§ **What the exercise asks**:
Print every line of the listing below verbatim, but omit the pictures.

┌────────

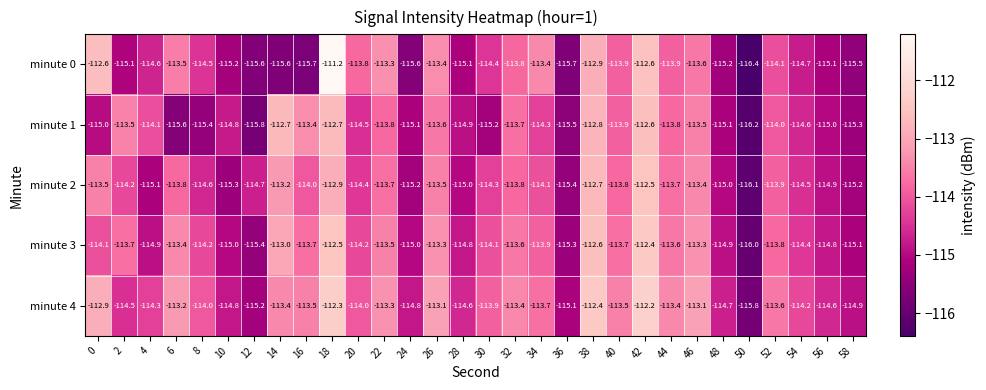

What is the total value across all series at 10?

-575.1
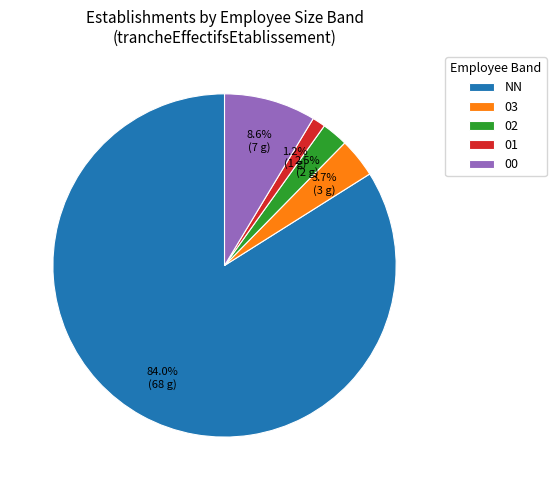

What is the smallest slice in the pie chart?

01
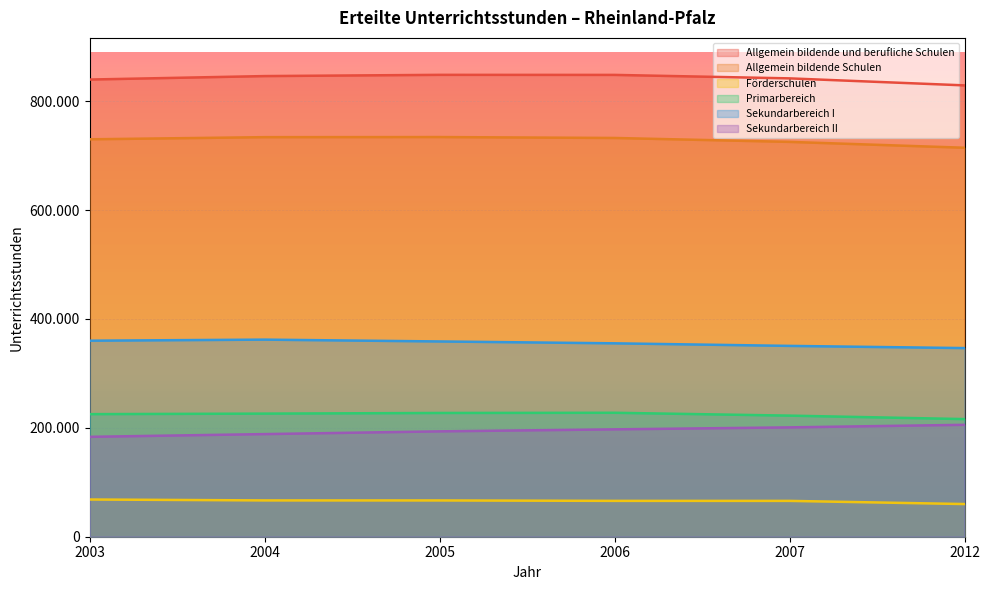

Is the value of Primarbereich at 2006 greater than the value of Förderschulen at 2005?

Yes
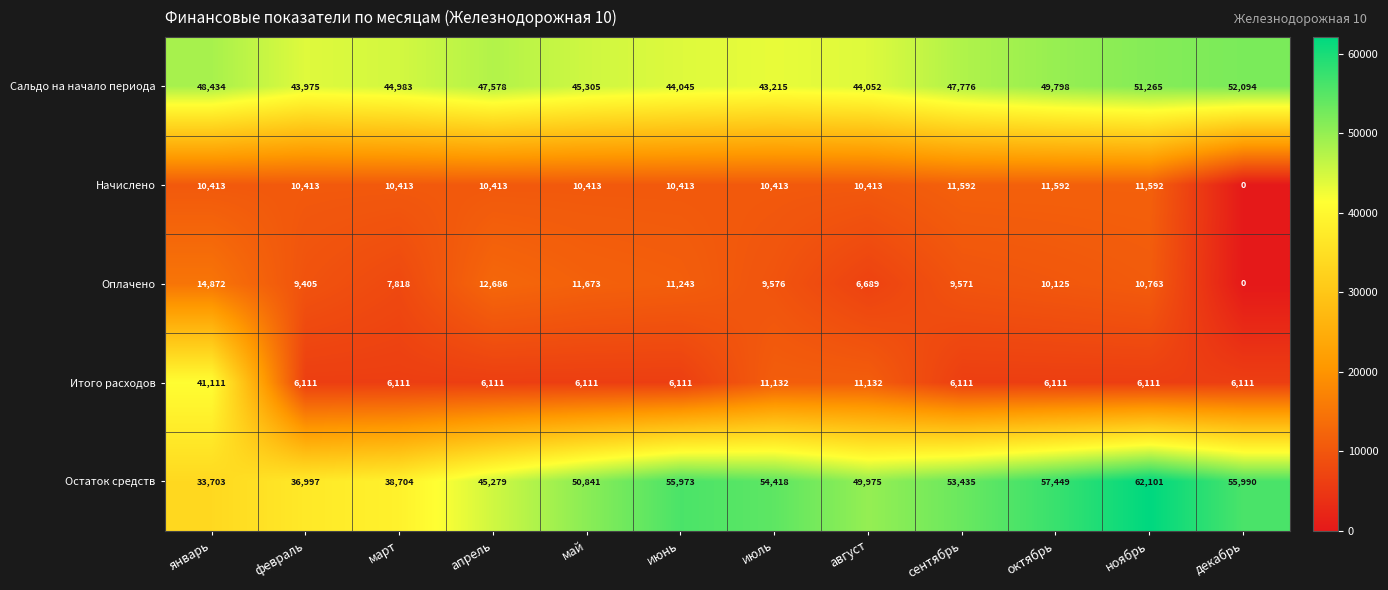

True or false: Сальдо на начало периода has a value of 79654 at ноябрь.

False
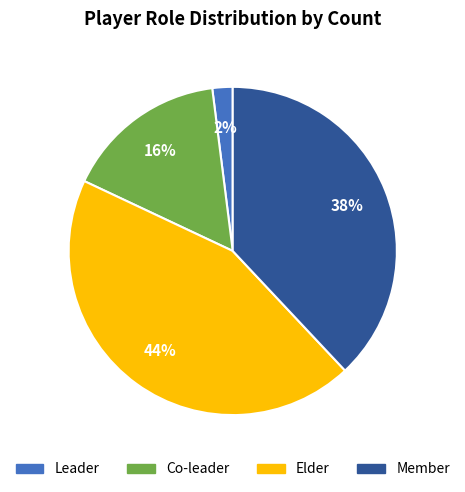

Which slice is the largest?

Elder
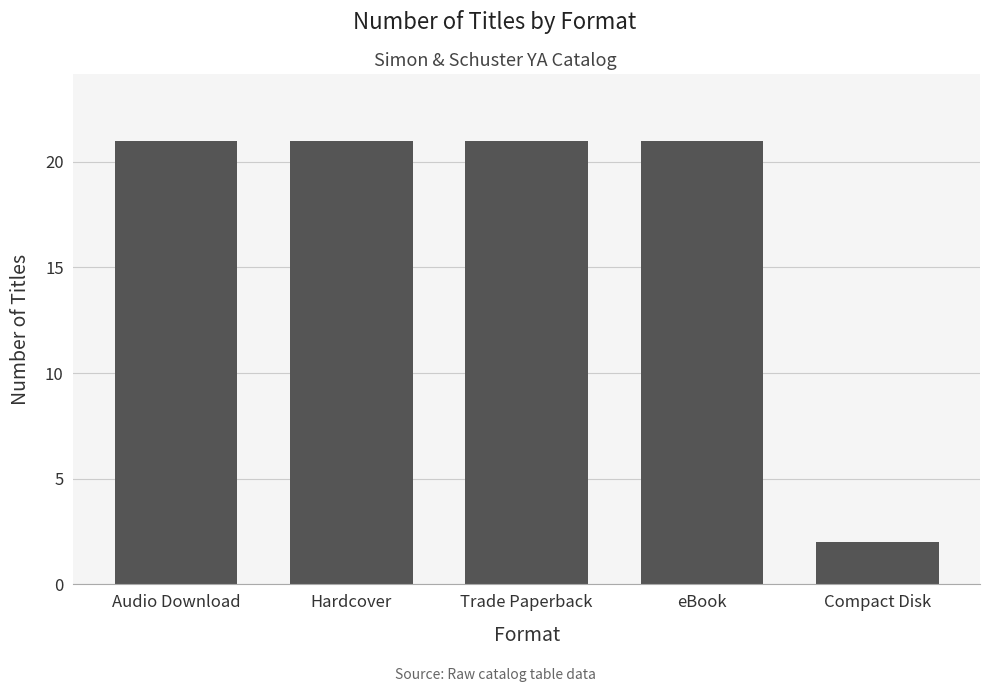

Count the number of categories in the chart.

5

└────────

§ **Result for this task**:
What is the total value across all series at 10?

-575.1

What is the smallest slice in the pie chart?

01

Is the value of Primarbereich at 2006 greater than the value of Förderschulen at 2005?

Yes

True or false: Сальдо на начало периода has a value of 79654 at ноябрь.

False

Which slice is the largest?

Elder

Count the number of categories in the chart.

5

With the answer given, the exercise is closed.